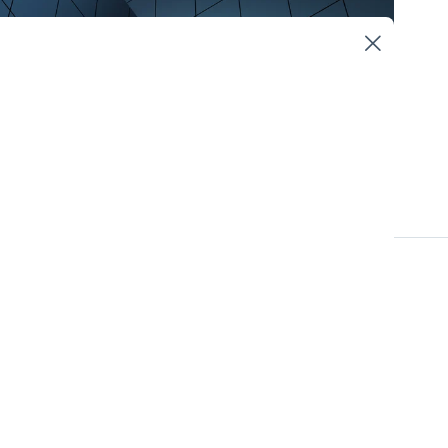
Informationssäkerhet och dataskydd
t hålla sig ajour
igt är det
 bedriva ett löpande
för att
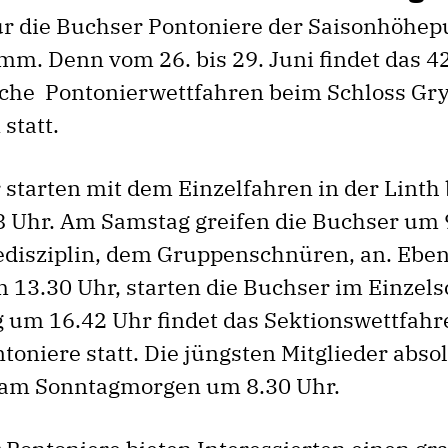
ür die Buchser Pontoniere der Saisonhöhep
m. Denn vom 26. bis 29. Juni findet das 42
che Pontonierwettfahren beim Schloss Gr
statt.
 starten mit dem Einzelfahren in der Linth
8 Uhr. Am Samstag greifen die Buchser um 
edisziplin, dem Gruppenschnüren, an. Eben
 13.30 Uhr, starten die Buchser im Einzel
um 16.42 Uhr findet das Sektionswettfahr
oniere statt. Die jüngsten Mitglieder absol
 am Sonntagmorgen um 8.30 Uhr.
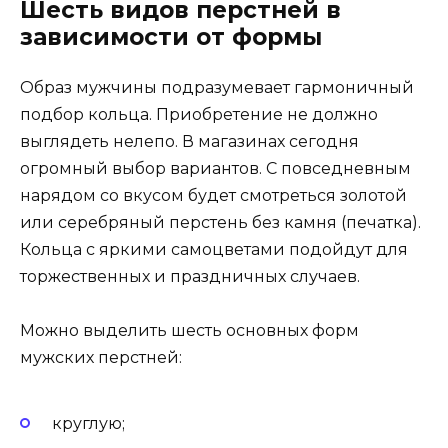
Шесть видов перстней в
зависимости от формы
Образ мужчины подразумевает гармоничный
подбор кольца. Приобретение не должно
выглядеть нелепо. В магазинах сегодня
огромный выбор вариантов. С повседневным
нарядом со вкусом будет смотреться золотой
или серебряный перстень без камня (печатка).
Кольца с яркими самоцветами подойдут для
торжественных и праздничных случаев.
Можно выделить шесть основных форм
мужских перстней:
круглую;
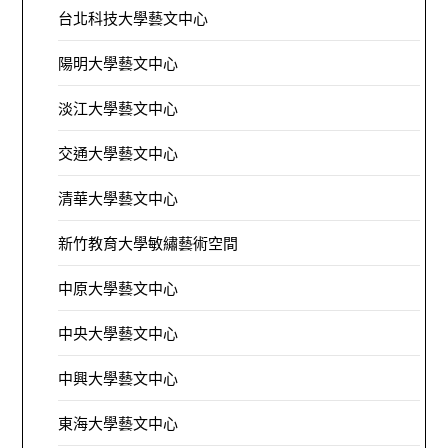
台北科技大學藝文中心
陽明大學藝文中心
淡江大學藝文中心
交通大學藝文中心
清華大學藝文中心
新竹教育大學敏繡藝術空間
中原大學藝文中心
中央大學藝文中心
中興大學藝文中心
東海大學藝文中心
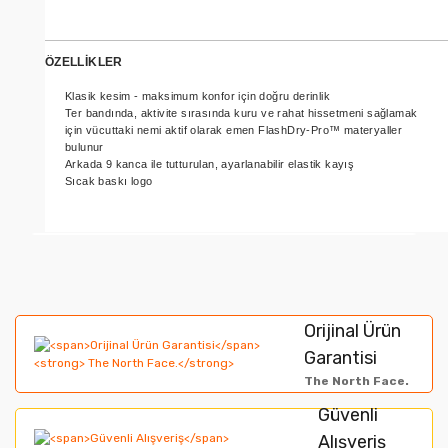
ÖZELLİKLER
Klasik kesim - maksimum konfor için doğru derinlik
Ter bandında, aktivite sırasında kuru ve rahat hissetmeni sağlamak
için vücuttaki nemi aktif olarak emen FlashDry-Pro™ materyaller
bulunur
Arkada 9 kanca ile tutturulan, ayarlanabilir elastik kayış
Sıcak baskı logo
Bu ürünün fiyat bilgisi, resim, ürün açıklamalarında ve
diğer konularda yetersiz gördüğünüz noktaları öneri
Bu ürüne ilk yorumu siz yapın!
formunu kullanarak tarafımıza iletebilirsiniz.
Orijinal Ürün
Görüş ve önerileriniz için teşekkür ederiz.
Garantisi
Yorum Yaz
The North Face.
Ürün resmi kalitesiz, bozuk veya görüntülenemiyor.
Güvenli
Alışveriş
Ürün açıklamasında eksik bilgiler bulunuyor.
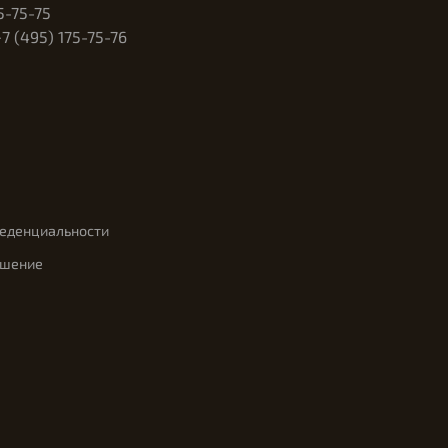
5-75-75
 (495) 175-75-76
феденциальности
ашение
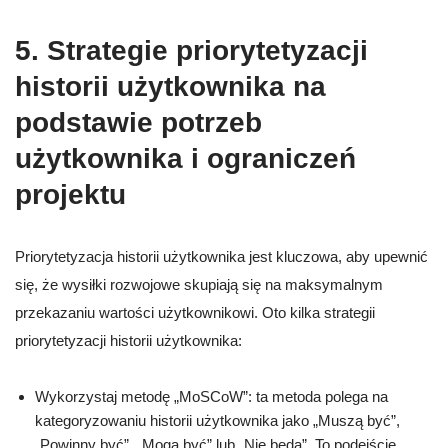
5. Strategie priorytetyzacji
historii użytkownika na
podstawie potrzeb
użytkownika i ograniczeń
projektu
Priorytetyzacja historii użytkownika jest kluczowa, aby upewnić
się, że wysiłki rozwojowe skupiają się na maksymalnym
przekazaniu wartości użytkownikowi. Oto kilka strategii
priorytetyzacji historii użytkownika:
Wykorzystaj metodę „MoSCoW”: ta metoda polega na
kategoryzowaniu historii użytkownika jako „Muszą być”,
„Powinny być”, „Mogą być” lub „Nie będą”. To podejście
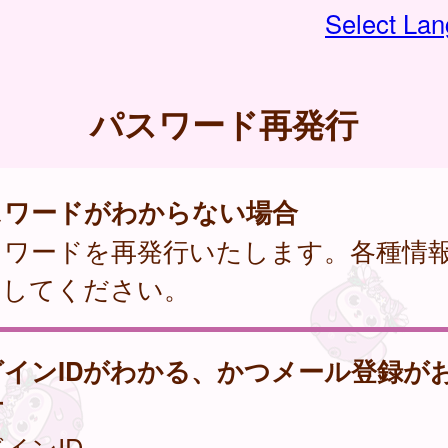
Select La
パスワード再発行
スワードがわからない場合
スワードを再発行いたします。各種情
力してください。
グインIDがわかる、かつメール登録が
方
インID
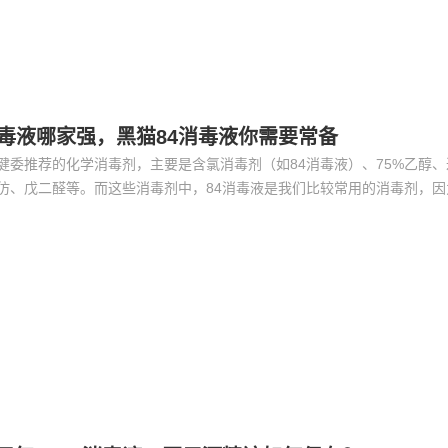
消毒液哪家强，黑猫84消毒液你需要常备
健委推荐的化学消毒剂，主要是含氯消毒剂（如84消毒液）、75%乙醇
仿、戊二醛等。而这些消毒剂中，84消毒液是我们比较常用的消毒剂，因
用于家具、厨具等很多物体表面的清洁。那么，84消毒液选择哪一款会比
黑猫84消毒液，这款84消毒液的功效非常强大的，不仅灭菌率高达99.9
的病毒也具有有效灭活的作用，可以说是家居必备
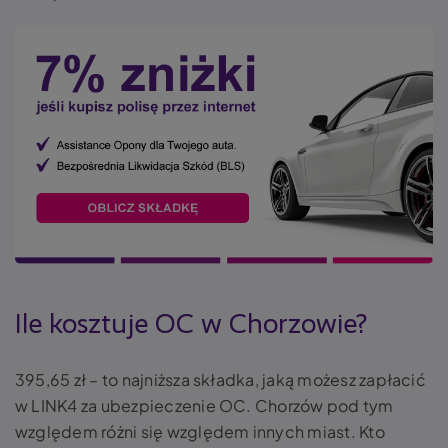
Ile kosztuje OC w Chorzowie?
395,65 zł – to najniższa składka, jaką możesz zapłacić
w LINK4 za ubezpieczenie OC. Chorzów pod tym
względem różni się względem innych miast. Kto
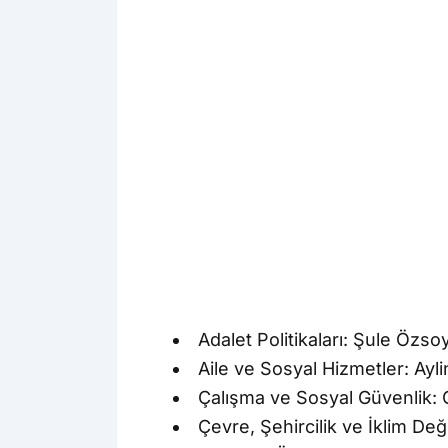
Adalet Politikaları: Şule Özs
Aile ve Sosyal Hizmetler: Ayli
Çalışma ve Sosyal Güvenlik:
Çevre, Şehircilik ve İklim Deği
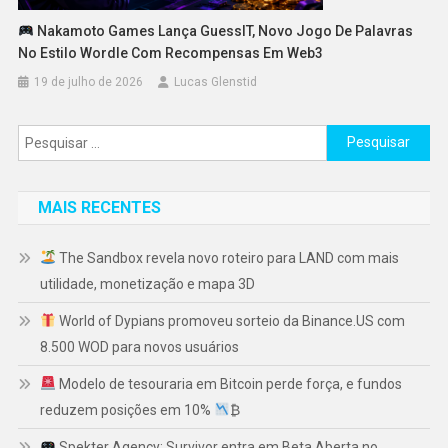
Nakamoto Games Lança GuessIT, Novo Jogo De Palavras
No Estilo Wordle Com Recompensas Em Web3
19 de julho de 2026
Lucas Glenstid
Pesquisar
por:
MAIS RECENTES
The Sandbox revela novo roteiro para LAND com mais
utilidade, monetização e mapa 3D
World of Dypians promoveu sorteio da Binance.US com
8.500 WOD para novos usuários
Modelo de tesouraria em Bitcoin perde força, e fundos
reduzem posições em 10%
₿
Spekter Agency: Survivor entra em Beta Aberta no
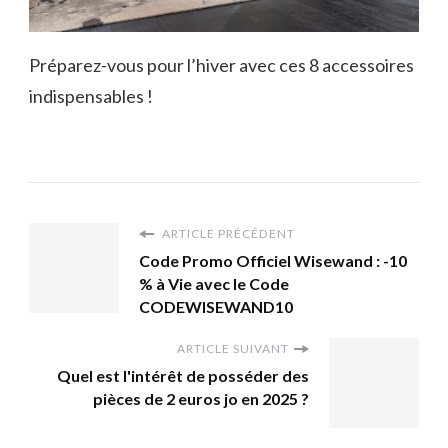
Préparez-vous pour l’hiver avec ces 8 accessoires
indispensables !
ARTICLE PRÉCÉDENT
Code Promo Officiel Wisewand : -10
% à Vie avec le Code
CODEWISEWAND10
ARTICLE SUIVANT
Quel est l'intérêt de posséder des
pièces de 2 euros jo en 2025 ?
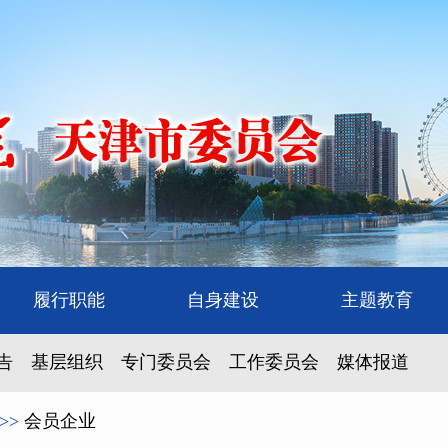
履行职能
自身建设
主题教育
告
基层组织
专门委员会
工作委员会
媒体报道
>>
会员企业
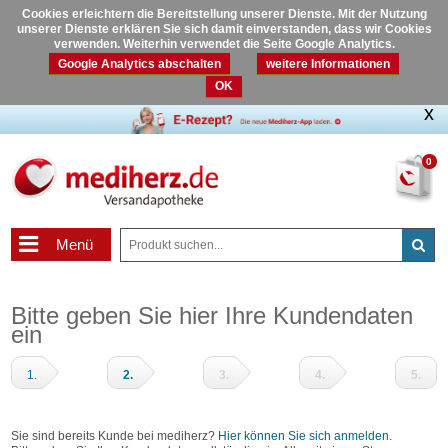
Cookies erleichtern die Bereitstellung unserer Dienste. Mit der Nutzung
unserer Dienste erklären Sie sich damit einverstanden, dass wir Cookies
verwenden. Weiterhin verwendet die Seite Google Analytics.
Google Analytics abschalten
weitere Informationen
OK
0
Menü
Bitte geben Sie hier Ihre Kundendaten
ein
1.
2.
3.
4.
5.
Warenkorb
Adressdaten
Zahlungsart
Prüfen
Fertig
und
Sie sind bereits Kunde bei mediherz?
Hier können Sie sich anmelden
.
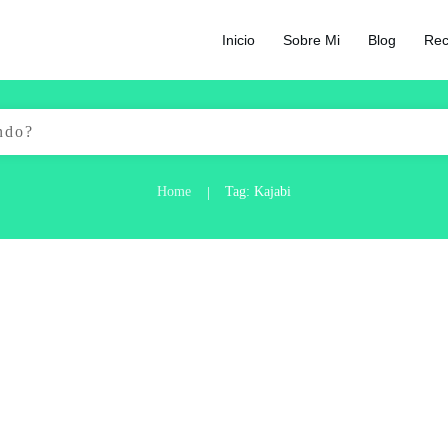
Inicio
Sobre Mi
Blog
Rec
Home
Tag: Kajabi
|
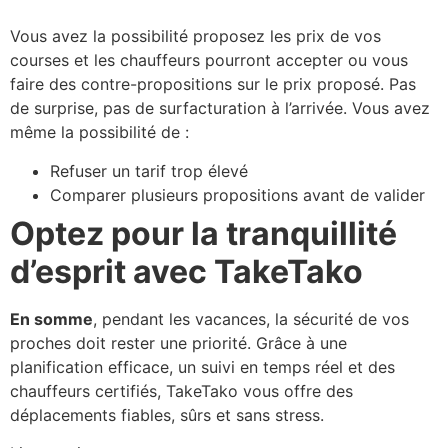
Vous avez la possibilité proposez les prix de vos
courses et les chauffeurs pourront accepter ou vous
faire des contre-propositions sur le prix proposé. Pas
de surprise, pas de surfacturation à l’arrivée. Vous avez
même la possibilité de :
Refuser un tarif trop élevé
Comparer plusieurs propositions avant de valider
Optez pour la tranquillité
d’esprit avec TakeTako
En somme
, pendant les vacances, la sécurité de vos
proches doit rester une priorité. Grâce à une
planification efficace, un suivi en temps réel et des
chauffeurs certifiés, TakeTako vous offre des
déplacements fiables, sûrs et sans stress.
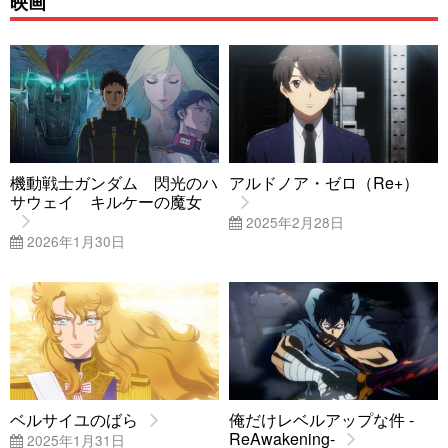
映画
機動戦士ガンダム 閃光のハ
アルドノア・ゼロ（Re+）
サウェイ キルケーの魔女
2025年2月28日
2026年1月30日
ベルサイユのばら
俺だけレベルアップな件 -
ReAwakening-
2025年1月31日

> _JOB ITEM_: Count the lines in the items above that contain the string "propositions", with case counting. Give only the number.

> _RESPONSE AREA_: 2